The audience found themselves suppressing laughs when the performers held huge magnifying glasses before their faces as they carried out a dialogue about AI. With distorted demonic voices and heads twice too big for their bodies, the end result was hilarious, despite the menacing subject matter.
The performance ended with a meditation, inviting the audience to think about AI in our world. Then Pygmalion pulls the plug, and we are left with little more than our own thoughts.
Joëlle Koorneef, Class of 2018, is a Literature and Antiquity Major from Zwijndrecht, the Netherlands.
As the audience cuddled together in the Roggeveen common room, suddenly a young man walked through the crowd, dressed informally and looking cheerful. He walked to the open spot up front and began talking.
Within seconds, the comedian had connected entirely with his spectators, breaking the awkward tension that hangs in the air when an act is about to begin. He talked about his personal background, creating a setting as if he were a friend of ours’. The continuous laughing from the audience made was a self-evident indication of their enjoyment.
Taboos like sex and racism were easily broken, and the audience was eager to join in on the conversation. The presentation was a both an inspiring voyage into the personal life of Bugra, and an eye-opener in terms of how we look at culture and race as a whole. Definitely a must see (if you are Dutch ;)!
Thomas Jung, Class of 2020, is a Physics and Mathematics Major from Nijmegen, the Netherlands.
Photo courtesy of Co-Incidence/Facebook
With the sound of Middle Eastern music performed in the cozy common room in Bachtensteene, the band Co-Incidence filled the night. The intimacy of Stukafest provided a perfect environment for the band to communicate their songs enriched by history, stories, and emotions.
Tarek and Anas, two performers of the three-member band, are from Egypt and Syria, two countries that are deeply conflicted with each other. This very rare and beautiful combination of people found each other through their shared passion to music, representing a new social space that is opening up and enabling unlikely pairings like these.
The concert atmosphere reflected this phenomenon very nicely, and was an open space for the band to convey the oriental sound of their home countries. The audience was drawn into the tones; the way one song flowed into the other, the promise of stories in a foreign language being communicated through the instruments.
Julia Dannhäuser, Class of 2019, is a Social Science Major from Germany.
The Great Communicators
The Great Communicators provided the ground-shaking type of music you expect to be the soundtrack of ‘the student experience’. Filling up the common room of B3, their sound reverberated far beyond the single pane windows.

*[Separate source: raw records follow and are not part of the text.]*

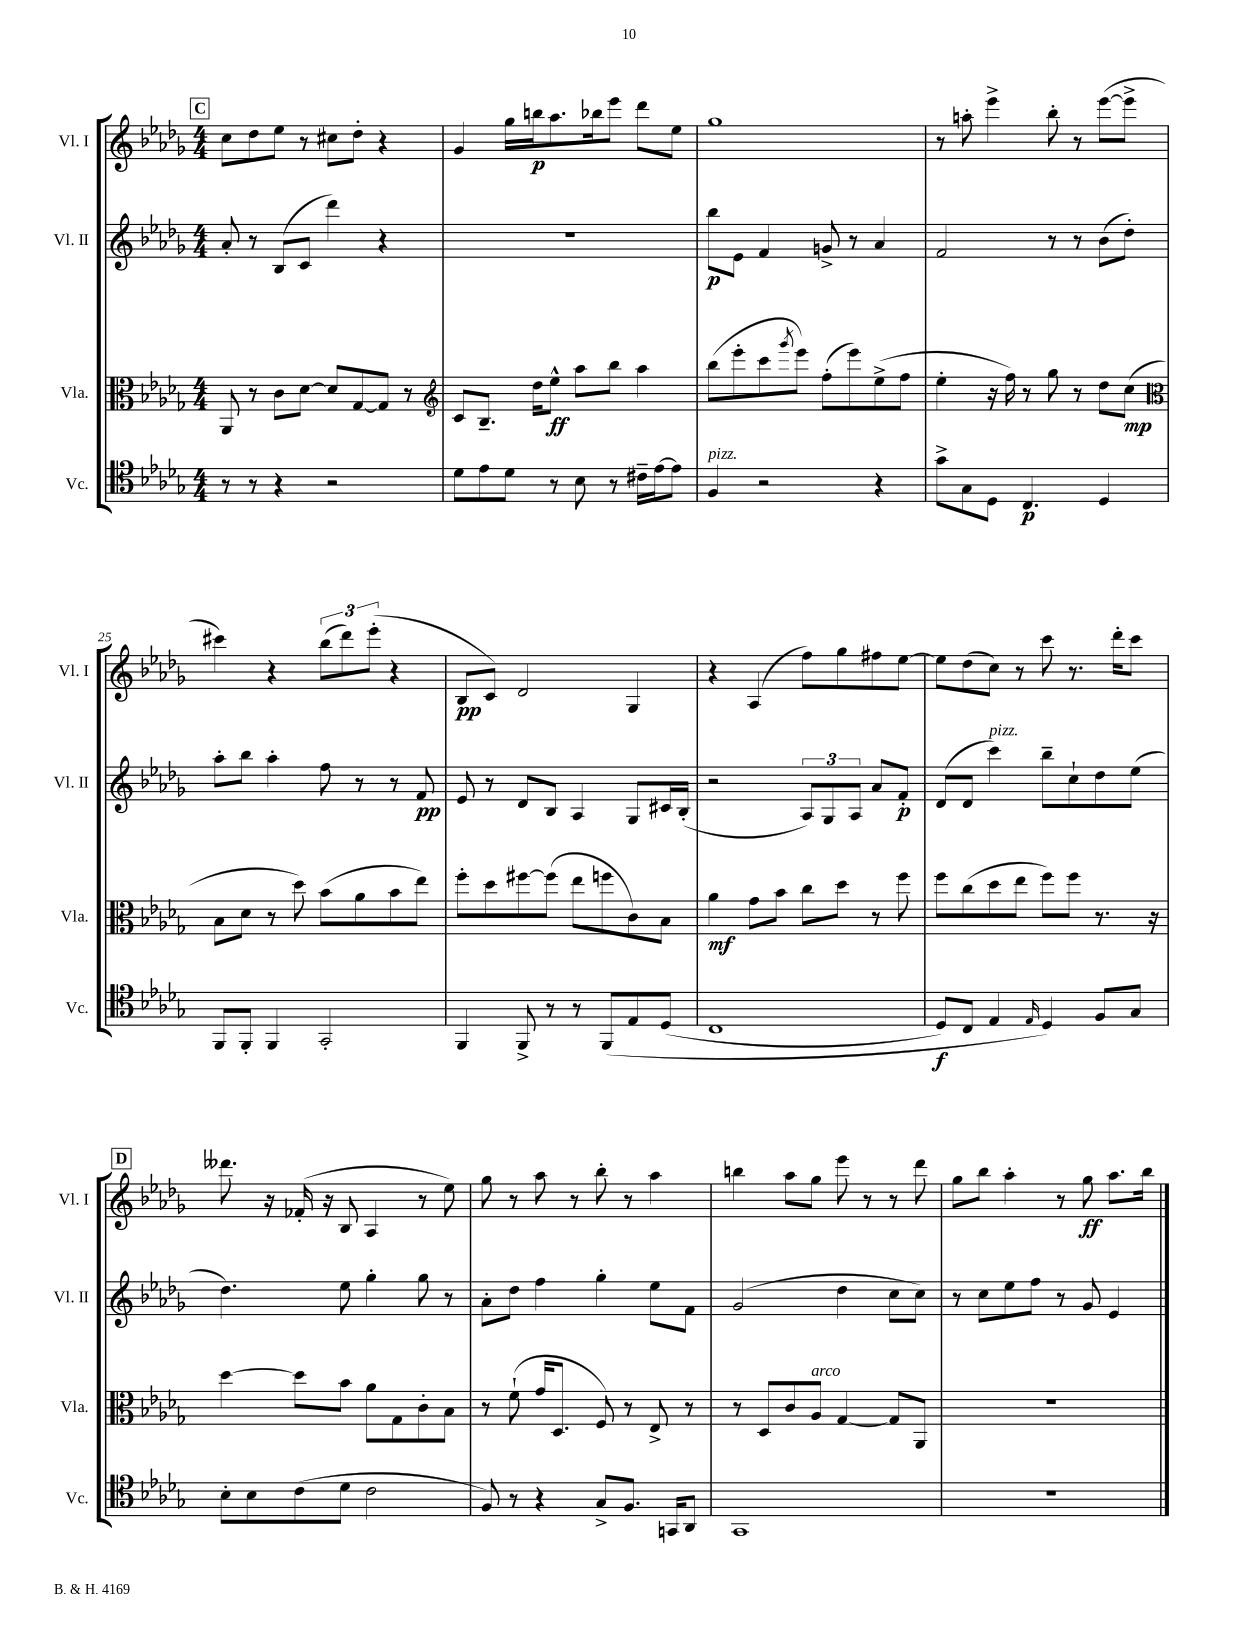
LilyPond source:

<<
\new StaffGroup <<
\new Staff = "s0" \with { instrumentName = "Vl. I" shortInstrumentName = "Vl. I" } {
    \clef treble \key des \major \numericTimeSignature \time 4/4
    \mark \markup { \box "C" } c''8 des''8 ees''8 r8 cis''8 des''8-. r4 |
    ges'4 ges''16 b''16\p aes''8. bes''16 ees'''8 des'''8 ees''8 |
    ges''1 |
    r8 a''8-. ees'''4-> bes''8-. r8 ees'''8~( ees'''8-> |
    cis'''4) r4 \tuplet 3/2 { bes''8( des'''8) ees'''8-.( } r4 |
    bes8\pp c'8) des'2 ges4 |
    r4 aes4( f''8) ges''8 fis''8 ees''8~ |
    ees''8 des''8( c''8) r8 c'''8 r8. des'''16-. c'''8 |
    \mark \markup { \box "D" } deses'''8. r16 fes'16-.( r16 bes8 aes4 r8 ees''8) |
    ges''8 r8 aes''8 r8 bes''8-. r8 aes''4 |
    b''4 aes''8 ges''8 ees'''8 r8 r8 des'''8 |
    ges''8 bes''8 aes''4-. r8 ges''8\ff aes''8. bes''16 \bar "|." |
}
\new Staff = "s1" \with { instrumentName = "Vl. II" shortInstrumentName = "Vl. II" } {
    \clef treble \key des \major \numericTimeSignature \time 4/4
    \mark \markup { \box "C" } aes'8-. r8 bes8( c'8 des'''4) r4 |
    R1 |
    bes''8\p ees'8 f'4 g'8-> r8 aes'4 |
    f'2 r8 r8 bes'8( des''8-.) |
    aes''8-. bes''8 aes''4-. f''8 r8 r8 f'8\pp |
    ees'8 r8 des'8 bes8 aes4 ges8 cis'16 bes16-.( |
    r2 \tuplet 3/2 { aes8) ges8 aes8 } aes'8 f'8-.\p |
    des'8( des'8 c'''4^\markup { \italic "pizz." }) bes''8-- c''8-! des''8 ees''8( |
    \mark \markup { \box "D" } des''4.) ees''8 ges''4-. ges''8 r8 |
    aes'8-. des''8 f''4 ges''4-. ees''8 f'8 |
    ges'2( des''4 c''8 c''8) |
    r8 c''8 ees''8 f''8 r8 ges'8 ees'4 \bar "|." |
}
\new Staff = "s2" \with { instrumentName = "Vla." shortInstrumentName = "Vla." } {
    \clef alto \key des \major \numericTimeSignature \time 4/4
    \mark \markup { \box "C" } aes,8 r8 c'8 des'8~ des'8 ges8~ ges8 r8 |
    \clef treble c'8 bes8.-- des''16 ees''8-^\ff aes''8 bes''8 aes''4 |
    bes''8( ees'''8-. c'''8 \acciaccatura { ges'''8 } ees'''8) f''8-.( ees'''8) ees''8->( f''8 |
    ees''4-. r16 f''16) r8 ges''8 r8 des''8 c''8\mp( |
    \clef alto bes8 des'8 r8 des''8) bes'8( aes'8 bes'8 ees''8) |
    f''8-. des''8 fis''8~ fis''8( ees''8 f''8 c'8) bes8 |
    aes'4\mf ges'8 bes'8 c''8 des''8 r8 f''8 |
    f''8 c''8( des''8 ees''8 f''8) f''8 r8. r16 |
    \mark \markup { \box "D" } des''4~ des''8 bes'8 aes'8 ges8 c'8-. bes8 |
    r8 f'8-!( ges'16 des8. f8) r8 ees8-> r8 |
    r8 des8 c'8 aes8^\markup { \italic "arco" } ges4~ ges8 aes,8 |
    R1 \bar "|." |
}
\new Staff = "s3" \with { instrumentName = "Vc." shortInstrumentName = "Vc." } {
    \clef tenor \key des \major \numericTimeSignature \time 4/4
    \mark \markup { \box "C" } r8 r8 r4 r2 |
    des'8 ees'8 des'8 r8 bes8 r8 cis'16-- ees'16~ ees'8 |
    f4^\markup { \italic "pizz." } r2 r4 |
    ges'8-> ges8 des8 c4.\p des4 |
    f,8 f,8-. f,4 ges,2-. |
    f,4 f,8-> r8 r8 f,8\( ees8 des8( |
    c1 |
    des8\f) c8 ees4 \grace { ees16 } des4\) f8 ges8 |
    \mark \markup { \box "D" } bes8-. bes8 c'8( des'8 c'2 |
    f8) r8 r4 ges8-> f8. g,16 aes,8 |
    ges,1 |
    R1 \bar "|." |
}
>>
>>
\layout { \context { \Score currentBarNumber = #21 } }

The band had an undeniable down-to-earth attitude, and it truly seemed like they were enjoying every minute of their performance. The excitement was palpable – the crowd was on the move, their hands in the air and their feet stomping the beer slicked floor.
The band was right there with them, with lead singer Arend Dijkstra playing with his whole body, sometimes bent fully at the waist. One of their last songs, which, during the third round, they shared that they were playing for “the third time, ever”, gave off a spunky, fresh feel that could only be the product of a group of companions, collaborating. The Great Communicators proved to be a body-moving highlight, over all too soon.
Featured image courtesy of André Joosse
Noga Amiri, Class of 2018, is a Literature and Art History Major from Hilversum, the Netherlands.